**TASK DIRECTIONS**
Using the blog entry below, decide whether each statement agrees with it: (a) The writer does not know the real reason for being there. (b) The writer intends to go back. (c) The writer names a family member as the person hardest to trust. For each, answer yes or no and quote the words of the blog entry that settle it.

**SOURCE PASSAGE**
--- --- ---

Friday, January 05, 2007

Cryin'




I need to stop seeing these things. It's only building the guilt and only creating the very doubt I've been trying to escape from all along.

I mean, I've realized that the real reason I'm here right now is unknown to me. I can't explain it, I don't understand it. I just know I have to be here. No matter how hard life is here, no matter what I'm sacrificing for it. I'm really sacrificing a lot just to follow this feeling. Just to follow instinct.

A lot of times I'm just miserable here. Alone. And feeling guilty for everyone I've let down, or left behind, or hurt...all of these people that I feel responsibility for making their lives better, easier, happier......But for once, I am just trying to do something for myself. I know it doesn't seem like I'm treating myself to anything, but really truly I am...because for once, I'm taking the steps I should have been taking all along. I'm finally teaching myself how to have faith. How to trust. Not trust just anyone, I have a bit of a problem in trusting too easily....but the one person I've not been able to all this time is myself. I'm learning to trust myself. So no matter how hard it is, I'm not going to go back. No matter how ridiculous it seems...me leaving so much for something I can't see yet...I'm not going back. Not giving up.

--- --- ---

**DATASET EXTRACT**
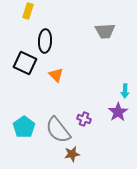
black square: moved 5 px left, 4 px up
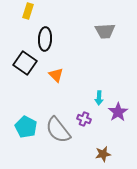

--- --- ---

**REPLY**
(a) Yes: "the real reason I'm here right now is unknown to me"
(b) No: "I'm not going back."
(c) No: "the one person I've not been able to all this time is myself"